• _JOB ITEM_: When you reach a picture, leave it out; output everything else in the records exactly.

• _MATERIAL SHOWN_:

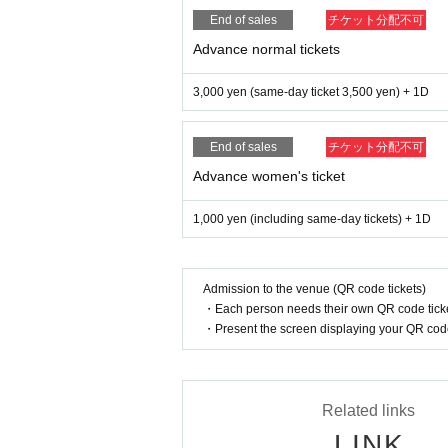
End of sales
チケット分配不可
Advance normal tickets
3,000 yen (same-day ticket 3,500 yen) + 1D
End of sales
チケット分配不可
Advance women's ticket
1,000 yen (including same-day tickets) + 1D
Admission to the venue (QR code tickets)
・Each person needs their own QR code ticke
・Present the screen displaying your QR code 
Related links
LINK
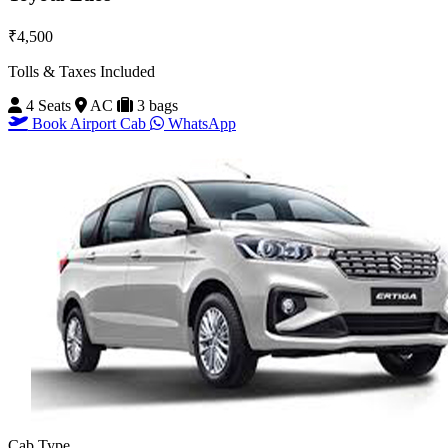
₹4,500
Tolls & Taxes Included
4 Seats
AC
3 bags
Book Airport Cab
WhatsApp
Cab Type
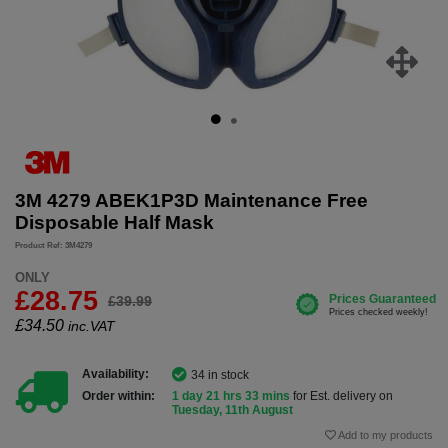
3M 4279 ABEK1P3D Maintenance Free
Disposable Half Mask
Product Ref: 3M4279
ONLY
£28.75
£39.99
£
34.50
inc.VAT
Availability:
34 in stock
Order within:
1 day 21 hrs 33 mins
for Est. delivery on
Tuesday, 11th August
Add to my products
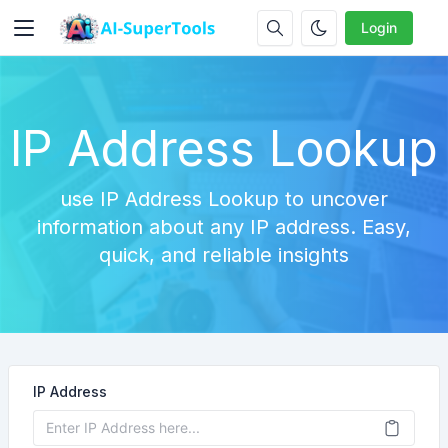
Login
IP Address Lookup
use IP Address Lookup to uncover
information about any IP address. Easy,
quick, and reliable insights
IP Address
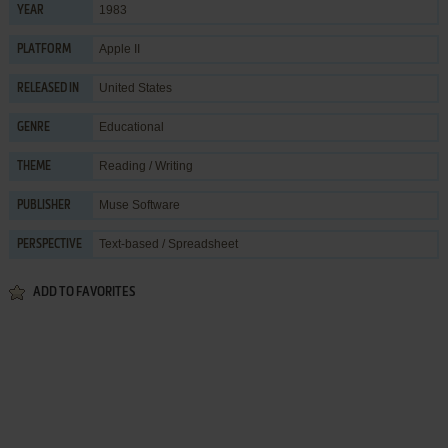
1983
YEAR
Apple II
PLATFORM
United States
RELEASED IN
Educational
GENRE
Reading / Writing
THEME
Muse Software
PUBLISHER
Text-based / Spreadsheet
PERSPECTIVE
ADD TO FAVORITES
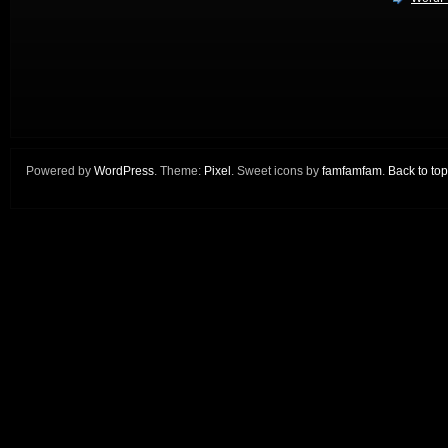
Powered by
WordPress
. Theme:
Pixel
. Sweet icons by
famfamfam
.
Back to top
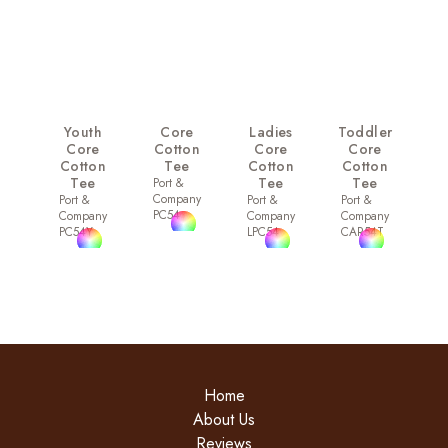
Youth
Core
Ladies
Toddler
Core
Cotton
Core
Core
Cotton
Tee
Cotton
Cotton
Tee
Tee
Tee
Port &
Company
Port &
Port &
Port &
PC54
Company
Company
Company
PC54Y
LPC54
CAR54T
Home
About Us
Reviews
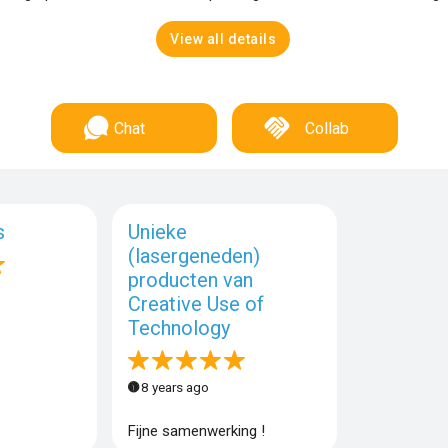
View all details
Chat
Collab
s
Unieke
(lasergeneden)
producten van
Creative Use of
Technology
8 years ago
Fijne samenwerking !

• _RESULT OF THIS EXERCISE_:
End of sales
チケット分配不可
Advance normal tickets
3,000 yen (same-day ticket 3,500 yen) + 1D
End of sales
チケット分配不可
Advance women's ticket
1,000 yen (including same-day tickets) + 1D
Admission to the venue (QR code tickets)
・Each person needs their own QR code ticke
・Present the screen displaying your QR code 
Related links
LINK
₹4,500
Tolls & Taxes Included
4 Seats
AC
3 bags
Book Airport Cab
WhatsApp
Cab Type
3M 4279 ABEK1P3D Maintenance Free
Disposable Half Mask
Product Ref: 3M4279
ONLY
£28.75
£39.99
£
34.50
inc.VAT
Availability:
34 in stock
Order within:
1 day 21 hrs 33 mins
for Est. delivery on
Tuesday, 11th August
Add to my products
Login
IP Address Lookup
use IP Address Lookup to uncover
information about any IP address. Easy,
quick, and reliable insights
IP Address
1983
YEAR
Apple II
PLATFORM
United States
RELEASED IN
Educational
GENRE
Reading / Writing
THEME
Muse Software
PUBLISHER
Text-based / Spreadsheet
PERSPECTIVE
ADD TO FAVORITES
Powered by
WordPress
. Theme:
Pixel
. Sweet icons by
famfamfam
.
Back to top
Youth
Core
Ladies
Toddler
Core
Cotton
Core
Core
Cotton
Tee
Cotton
Cotton
Tee
Tee
Tee
Port &
Company
Port &
Port &
Port &
PC54
Company
Company
Company
PC54Y
LPC54
CAR54T
Home
About Us
Reviews
View all details
Chat
Collab
s
Unieke
(lasergeneden)
producten van
Creative Use of
Technology
8 years ago
Fijne samenwerking !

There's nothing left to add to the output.